:: ACTIVIDAD A ::
Reproduzca fielmente el pasaje del texto sobre la Ley de Inocencia Fiscal que comienza en "El corazón del" y termina en "de la falta.".
:: ACTIVIDAD B ::
Prosiga la redacción del texto sobre la Ley de Inocencia Fiscal a continuación de su última oración.

:: FRAGMENTO ::

+ + + + +

Inocencia Fiscal: alivio discursivo y castigo a las pymes

Las multas automáticas de ARCA aumentan 110.000%
La Ley de Inocencia Fiscal avanza en el Congreso envuelta en una promesa de cambio de paradigma tributario. El mensaje oficial es claro: dejar atrás la presunción de evasión y ofrecer seguridad jurídica para que los dólares fuera del sistema regresen a la economía formal. Sin embargo, debajo de ese discurso aparece una arquitectura normativa que endurece de manera inédita el régimen sancionatorio, con aumentos de multas automáticas que golpean con fuerza a las pymes, incluso por incumplimientos meramente formales.
El corazón del conflicto está en la actualización de las sanciones por falta de presentación de declaraciones juradas. Multas que hoy resultan simbólicas, como los $200 vigentes para personas humanas, pasarían a ubicarse en torno a los $220.000, mientras que las aplicadas a personas jurídicas escalarían hasta los $440.000. El salto no es marginal: implica incrementos superiores al 110.000%, aplicados de manera uniforme, sin distinguir tamaño, capacidad contributiva ni gravedad de la falta.

+ + + + +

:: Datos de análisis de escenas aéreas ::
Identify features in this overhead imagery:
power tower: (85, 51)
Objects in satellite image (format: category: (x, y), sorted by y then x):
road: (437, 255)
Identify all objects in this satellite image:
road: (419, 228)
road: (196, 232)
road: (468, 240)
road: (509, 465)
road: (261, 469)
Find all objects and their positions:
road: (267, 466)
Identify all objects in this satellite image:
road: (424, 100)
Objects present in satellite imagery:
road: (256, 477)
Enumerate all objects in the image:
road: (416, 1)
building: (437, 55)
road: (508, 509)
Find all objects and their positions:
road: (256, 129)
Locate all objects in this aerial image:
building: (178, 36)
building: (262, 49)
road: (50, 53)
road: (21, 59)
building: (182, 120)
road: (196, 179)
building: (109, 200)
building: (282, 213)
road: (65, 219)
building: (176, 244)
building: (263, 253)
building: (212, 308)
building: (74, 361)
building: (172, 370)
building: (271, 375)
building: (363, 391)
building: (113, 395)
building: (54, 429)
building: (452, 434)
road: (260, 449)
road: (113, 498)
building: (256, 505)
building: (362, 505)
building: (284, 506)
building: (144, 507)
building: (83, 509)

+ + + + +

:: ESPACIO DE RESPUESTA A ::
El corazón del conflicto está en la actualización de las sanciones por falta de presentación de declaraciones juradas. Multas que hoy resultan simbólicas, como los $200 vigentes para personas humanas, pasarían a ubicarse en torno a los $220.000, mientras que las aplicadas a personas jurídicas escalarían hasta los $440.000. El salto no es marginal: implica incrementos superiores al 110.000%, aplicados de manera uniforme, sin distinguir tamaño, capacidad contributiva ni gravedad de la falta.

:: ESPACIO DE RESPUESTA B ::
Una lógica fiscalista
Desde la óptica del Ministerio de Economía, la ecuación es simple. En un contexto de obsesión por el déficit cero, cada punto de recaudación cuenta. La actualización de multas aparece como una vía rápida para reforzar ingresos, aun cuando el costo económico recaiga sobre un universo que opera con márgenes mínimos. Las pymes no solo enfrentan caída del crédito y restricción monetaria, sino también un régimen sancionatorio que no diferencia un atraso administrativo de una conducta evasiva estructural.
La paradoja se profundiza al observar el resto del programa económico. Mientras se proyectan alivios impositivos para grandes sociedades -con reducciones en Ganancias que beneficiarán a un número acotado de firmas con bajo impacto en el empleo-, se endurece el trato sobre un sector que concentra cerca del 80% del trabajo formal e informal del país. La redistribución del esfuerzo fiscal no sigue criterios de productividad ni de empleo, sino de facilidad recaudatoria.
En el Senado, incluso aliados del oficialismo reconocieron el problema. El planteo no cuestiona la necesidad de actualizar montos desfasados por la inflación, sino la ausencia de un sistema de graduación que contemple la heterogeneidad del universo contribuyente. La promesa de introducir correcciones mediante una ley corta posterior deja una señal ambigua: primero se aprueba el castigo, luego se discute la equidad.
Desde el punto de vista de la economía real, el riesgo es claro. Multas de esta magnitud pueden desincentivar la formalidad, acelerar cierres y profundizar la fragilidad financiera de empresas que sostienen el empleo en contextos recesivos. La inocencia fiscal, en los hechos, convive con una presunción inversa para las pymes: cualquier error cuesta caro.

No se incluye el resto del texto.